Dessa forma, podemos dizer que ninguém governa sozinho, sendo que
até mesmo aquele que se utiliza da violência, que governa através de
implementos, precisa de certa organização, do apoio dos outros para a
implementação de seu objetivo ou nas palavras de Arendt, diríamos que
mesmo “o mandante totalitário, cujo maior instrumento de domínio é a tortura,
precisa de uma base de poder – a política secreta e sua rede de informantes”
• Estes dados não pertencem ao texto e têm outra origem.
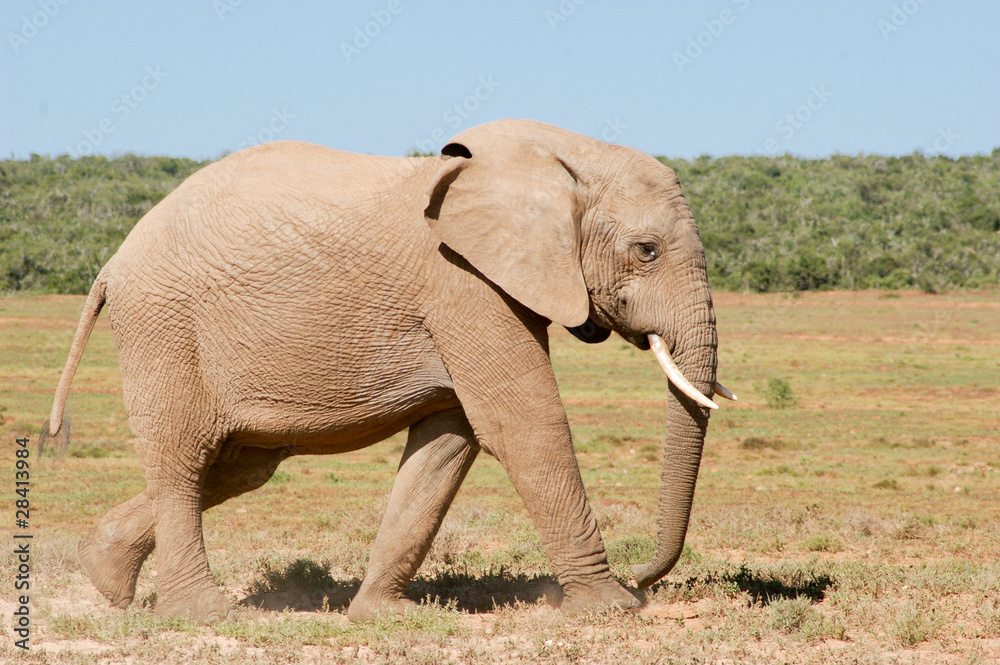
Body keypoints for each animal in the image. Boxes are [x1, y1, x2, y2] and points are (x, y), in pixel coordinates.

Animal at [40, 118, 733, 624]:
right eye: (646, 250)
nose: (645, 578)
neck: (559, 156)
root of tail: (112, 262)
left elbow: (449, 441)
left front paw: (383, 616)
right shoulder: (463, 283)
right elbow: (523, 424)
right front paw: (610, 609)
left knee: (240, 465)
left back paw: (105, 577)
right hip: (164, 327)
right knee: (184, 461)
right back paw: (208, 616)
(ARENDT, 2004, p.128), o que significa dizer que a violência, apesar de ser
uma variável que não pode ser ignorada, não é um operador universal, não
sendo suficiente para constituir uma comunidade política, haja vista que onde a
violência prolifera o poder se esvai. Ressalta-se, porém, que dificilmente
existirá a forma extrema do poder – Todos contra Um -, ou a forma extrema da
violência – Um contra Todos -, o que ocorre é um movimento pendular de
aproximação para cada uma das extremidades.
Dessa forma, a política tal com Arendt a entende, como criação do novo,
do inesperado, como ação plural, resultado do amor ao mundo e não como
violência, não somente se apresenta como alternativa, como algo inerente à
condição humana, mas também representa uma necessidade, pois é condição
para a constituição do indivíduo e da comunidade política na qual nos
movemos. Em outras palavras, o mundo comum, as instituições, o Direito, tudo
aquilo que pretende realizar a mediação entre os homens, erigindo mais
pluralidade e menos deserto, mais compartilhamento do que isolamento, só
pode ser construído se a política for sinônimo de liberdade.